I asked Kevin whether he is ashamed of how some people in the country of his birth abuse lions, the so-called “King Of The Jungle.”

He replied: “Absolutely right. I do not understand the end game, the end user, the person that pulls the trigger.

LION FARMING

“I do not understand how you would want to take money out of your pocket to shoot an animal that has been born and raised to be shot.

“I don’t understand the brain inside the head that says ‘Look at me in this photo’ [next to a dead wild animal — known as the ‘kill shot’].

“It’s just not a space that I live in. It’s just not a world that I live in.

“It’s pretty disgusting really to do such a thing. In this trophy photo, you see they [the so-called hunters] are smiling or laughing next to this majestic animal. For me it’s an absolute no-go.”

Kevin said that he has long been aware that lion farming and canned hunting exist in South Africa. “It is something that can be stopped and should be stopped.

“The human race doesn’t surprise me any more and that’s such a sad thing to say. There are some filthy people out there that don’t have any feeling for animals.”

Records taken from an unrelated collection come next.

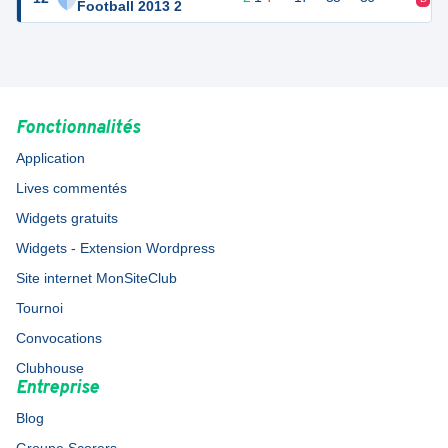
Football 2013 2
Fonctionnalités
Application
Lives commentés
Widgets gratuits
Widgets - Extension Wordpress
Site internet MonSiteClub
Tournoi
Convocations
Clubhouse
Entreprise
Blog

Like me, Kevin wants the UK Government to change the law so that body parts of endangered species can no longer be imported into the country.

“I am 100 per cent against this importation,” he said.

Kevin is disappointed the South African government and police have so far refused to act on information I supplied from two undercover investigations which I commissioned.

These resulted in my team secretly filming, and eventually identifying, many of those guilty of criminal offences.

Yet Kevin is not that surprised by the inaction.

“In all honestly, South Africa has such big issues — lack of electricity, blood-shedding, corruption within the government who have been looting the country for so many years, that I don’t think this wildlife issue is high on their agenda if I can be brutally honest,” he said, speaking shortly before the coronavirus pandemic.

My respect for Kevin and his work is immense.

Unlike many talented sportsman whose careers end because of age or injury, he has a real purpose to his life since retiring as a professional cricketer two years ago.

“I did almost everything in the game of cricket, but being able to be a huge voice and a campaigner to try to keep a species alive is . . . something that I love,” he said.

Kevin believes his work as a conservationist will be ongoing.

“I don’t think it will ever be complete. Unfortunately these horrible people are seeing so much financial gain from killing these animals that it is going to take a lot of amazing people to constantly keep banging the drum to save our animals.”